Begin Source records

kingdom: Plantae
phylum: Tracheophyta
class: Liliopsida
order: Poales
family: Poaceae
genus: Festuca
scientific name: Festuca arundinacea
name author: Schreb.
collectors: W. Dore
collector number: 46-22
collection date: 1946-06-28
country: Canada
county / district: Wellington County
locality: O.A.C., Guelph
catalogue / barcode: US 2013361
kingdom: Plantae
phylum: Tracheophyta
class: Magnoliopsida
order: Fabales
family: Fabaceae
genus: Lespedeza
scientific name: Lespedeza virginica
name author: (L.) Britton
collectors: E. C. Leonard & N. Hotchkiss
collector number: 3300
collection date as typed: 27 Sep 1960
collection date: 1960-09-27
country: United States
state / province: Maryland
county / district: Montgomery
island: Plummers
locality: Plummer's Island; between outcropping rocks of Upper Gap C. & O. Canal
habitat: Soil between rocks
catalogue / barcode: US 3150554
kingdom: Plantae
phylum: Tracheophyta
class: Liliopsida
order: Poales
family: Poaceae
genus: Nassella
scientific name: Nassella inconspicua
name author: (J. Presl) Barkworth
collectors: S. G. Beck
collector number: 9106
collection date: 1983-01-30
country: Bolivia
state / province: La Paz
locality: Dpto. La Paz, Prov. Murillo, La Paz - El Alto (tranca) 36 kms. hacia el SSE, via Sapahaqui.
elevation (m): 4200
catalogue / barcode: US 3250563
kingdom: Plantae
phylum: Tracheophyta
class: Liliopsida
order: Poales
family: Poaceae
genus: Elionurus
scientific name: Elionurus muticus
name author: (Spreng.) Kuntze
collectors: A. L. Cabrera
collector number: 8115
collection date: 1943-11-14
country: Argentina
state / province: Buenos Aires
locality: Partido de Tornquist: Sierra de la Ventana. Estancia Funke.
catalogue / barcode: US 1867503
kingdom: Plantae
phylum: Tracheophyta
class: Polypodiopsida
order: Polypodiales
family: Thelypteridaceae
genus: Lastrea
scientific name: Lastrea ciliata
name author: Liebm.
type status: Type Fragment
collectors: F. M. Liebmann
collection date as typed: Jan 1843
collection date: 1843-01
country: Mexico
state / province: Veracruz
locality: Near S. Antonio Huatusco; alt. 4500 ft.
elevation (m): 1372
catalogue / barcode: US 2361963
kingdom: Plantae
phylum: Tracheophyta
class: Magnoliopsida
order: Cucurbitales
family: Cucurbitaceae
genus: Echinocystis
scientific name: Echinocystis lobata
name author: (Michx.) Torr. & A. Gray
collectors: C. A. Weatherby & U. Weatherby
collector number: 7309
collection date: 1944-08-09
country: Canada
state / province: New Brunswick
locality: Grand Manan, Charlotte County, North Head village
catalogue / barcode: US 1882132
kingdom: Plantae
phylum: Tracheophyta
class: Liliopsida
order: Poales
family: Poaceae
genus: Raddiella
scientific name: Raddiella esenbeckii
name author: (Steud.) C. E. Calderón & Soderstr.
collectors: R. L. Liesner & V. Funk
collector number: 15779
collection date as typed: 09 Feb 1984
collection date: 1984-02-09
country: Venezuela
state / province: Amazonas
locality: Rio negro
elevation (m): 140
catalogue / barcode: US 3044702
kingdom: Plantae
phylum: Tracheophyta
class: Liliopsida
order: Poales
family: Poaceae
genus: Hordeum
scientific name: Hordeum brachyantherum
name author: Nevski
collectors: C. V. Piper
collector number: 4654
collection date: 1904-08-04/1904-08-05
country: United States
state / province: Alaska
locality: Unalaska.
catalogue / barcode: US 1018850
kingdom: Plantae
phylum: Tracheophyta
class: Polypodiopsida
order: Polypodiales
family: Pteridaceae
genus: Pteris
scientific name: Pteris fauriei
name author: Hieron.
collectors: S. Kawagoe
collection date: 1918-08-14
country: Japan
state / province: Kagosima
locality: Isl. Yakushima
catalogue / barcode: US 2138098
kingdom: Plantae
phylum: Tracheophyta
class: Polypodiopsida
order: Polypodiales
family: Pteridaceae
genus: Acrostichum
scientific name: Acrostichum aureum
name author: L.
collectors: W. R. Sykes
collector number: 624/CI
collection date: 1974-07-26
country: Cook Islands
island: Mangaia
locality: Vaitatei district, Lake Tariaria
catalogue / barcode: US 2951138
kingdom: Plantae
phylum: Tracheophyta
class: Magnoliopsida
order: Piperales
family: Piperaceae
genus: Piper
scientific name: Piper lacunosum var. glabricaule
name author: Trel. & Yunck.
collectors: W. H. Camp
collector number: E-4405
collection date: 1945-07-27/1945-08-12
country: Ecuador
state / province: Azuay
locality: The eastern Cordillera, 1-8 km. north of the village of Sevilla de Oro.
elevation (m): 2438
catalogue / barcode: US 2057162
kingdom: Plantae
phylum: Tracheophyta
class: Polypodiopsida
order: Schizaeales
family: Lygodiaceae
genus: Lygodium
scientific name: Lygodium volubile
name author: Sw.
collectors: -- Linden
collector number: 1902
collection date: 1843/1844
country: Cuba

End Source records

• _The request_
Please put the lines of the items above into a numbered list, leaving out blank lines.

• _The response_
1. kingdom: Plantae
2. phylum: Tracheophyta
3. class: Liliopsida
4. order: Poales
5. family: Poaceae
6. genus: Festuca
7. scientific name: Festuca arundinacea
8. name author: Schreb.
9. collectors: W. Dore
10. collector number: 46-22
11. collection date: 1946-06-28
12. country: Canada
13. county / district: Wellington County
14. locality: O.A.C., Guelph
15. catalogue / barcode: US 2013361
16. kingdom: Plantae
17. phylum: Tracheophyta
18. class: Magnoliopsida
19. order: Fabales
20. family: Fabaceae
21. genus: Lespedeza
22. scientific name: Lespedeza virginica
23. name author: (L.) Britton
24. collectors: E. C. Leonard & N. Hotchkiss
25. collector number: 3300
26. collection date as typed: 27 Sep 1960
27. collection date: 1960-09-27
28. country: United States
29. state / province: Maryland
30. county / district: Montgomery
31. island: Plummers
32. locality: Plummer's Island; between outcropping rocks of Upper Gap C. & O. Canal
33. habitat: Soil between rocks
34. catalogue / barcode: US 3150554
35. kingdom: Plantae
36. phylum: Tracheophyta
37. class: Liliopsida
38. order: Poales
39. family: Poaceae
40. genus: Nassella
41. scientific name: Nassella inconspicua
42. name author: (J. Presl) Barkworth
43. collectors: S. G. Beck
44. collector number: 9106
45. collection date: 1983-01-30
46. country: Bolivia
47. state / province: La Paz
48. locality: Dpto. La Paz, Prov. Murillo, La Paz - El Alto (tranca) 36 kms. hacia el SSE, via Sapahaqui.
49. elevation (m): 4200
50. catalogue / barcode: US 3250563
51. kingdom: Plantae
52. phylum: Tracheophyta
53. class: Liliopsida
54. order: Poales
55. family: Poaceae
56. genus: Elionurus
57. scientific name: Elionurus muticus
58. name author: (Spreng.) Kuntze
59. collectors: A. L. Cabrera
60. collector number: 8115
61. collection date: 1943-11-14
62. country: Argentina
63. state / province: Buenos Aires
64. locality: Partido de Tornquist: Sierra de la Ventana. Estancia Funke.
65. catalogue / barcode: US 1867503
66. kingdom: Plantae
67. phylum: Tracheophyta
68. class: Polypodiopsida
69. order: Polypodiales
70. family: Thelypteridaceae
71. genus: Lastrea
72. scientific name: Lastrea ciliata
73. name author: Liebm.
74. type status: Type Fragment
75. collectors: F. M. Liebmann
76. collection date as typed: Jan 1843
77. collection date: 1843-01
78. country: Mexico
79. state / province: Veracruz
80. locality: Near S. Antonio Huatusco; alt. 4500 ft.
81. elevation (m): 1372
82. catalogue / barcode: US 2361963
83. kingdom: Plantae
84. phylum: Tracheophyta
85. class: Magnoliopsida
86. order: Cucurbitales
87. family: Cucurbitaceae
88. genus: Echinocystis
89. scientific name: Echinocystis lobata
90. name author: (Michx.) Torr. & A. Gray
91. collectors: C. A. Weatherby & U. Weatherby
92. collector number: 7309
93. collection date: 1944-08-09
94. country: Canada
95. state / province: New Brunswick
96. locality: Grand Manan, Charlotte County, North Head village
97. catalogue / barcode: US 1882132
98. kingdom: Plantae
99. phylum: Tracheophyta
100. class: Liliopsida
101. order: Poales
102. family: Poaceae
103. genus: Raddiella
104. scientific name: Raddiella esenbeckii
105. name author: (Steud.) C. E. Calderón & Soderstr.
106. collectors: R. L. Liesner & V. Funk
107. collector number: 15779
108. collection date as typed: 09 Feb 1984
109. collection date: 1984-02-09
110. country: Venezuela
111. state / province: Amazonas
112. locality: Rio negro
113. elevation (m): 140
114. catalogue / barcode: US 3044702
115. kingdom: Plantae
116. phylum: Tracheophyta
117. class: Liliopsida
118. order: Poales
119. family: Poaceae
120. genus: Hordeum
121. scientific name: Hordeum brachyantherum
122. name author: Nevski
123. collectors: C. V. Piper
124. collector number: 4654
125. collection date: 1904-08-04/1904-08-05
126. country: United States
127. state / province: Alaska
128. locality: Unalaska.
129. catalogue / barcode: US 1018850
130. kingdom: Plantae
131. phylum: Tracheophyta
132. class: Polypodiopsida
133. order: Polypodiales
134. family: Pteridaceae
135. genus: Pteris
136. scientific name: Pteris fauriei
137. name author: Hieron.
138. collectors: S. Kawagoe
139. collection date: 1918-08-14
140. country: Japan
141. state / province: Kagosima
142. locality: Isl. Yakushima
143. catalogue / barcode: US 2138098
144. kingdom: Plantae
145. phylum: Tracheophyta
146. class: Polypodiopsida
147. order: Polypodiales
148. family: Pteridaceae
149. genus: Acrostichum
150. scientific name: Acrostichum aureum
151. name author: L.
152. collectors: W. R. Sykes
153. collector number: 624/CI
154. collection date: 1974-07-26
155. country: Cook Islands
156. island: Mangaia
157. locality: Vaitatei district, Lake Tariaria
158. catalogue / barcode: US 2951138
159. kingdom: Plantae
160. phylum: Tracheophyta
161. class: Magnoliopsida
162. order: Piperales
163. family: Piperaceae
164. genus: Piper
165. scientific name: Piper lacunosum var. glabricaule
166. name author: Trel. & Yunck.
167. collectors: W. H. Camp
168. collector number: E-4405
169. collection date: 1945-07-27/1945-08-12
170. country: Ecuador
171. state / province: Azuay
172. locality: The eastern Cordillera, 1-8 km. north of the village of Sevilla de Oro.
173. elevation (m): 2438
174. catalogue / barcode: US 2057162
175. kingdom: Plantae
176. phylum: Tracheophyta
177. class: Polypodiopsida
178. order: Schizaeales
179. family: Lygodiaceae
180. genus: Lygodium
181. scientific name: Lygodium volubile
182. name author: Sw.
183. collectors: -- Linden
184. collector number: 1902
185. collection date: 1843/1844
186. country: Cuba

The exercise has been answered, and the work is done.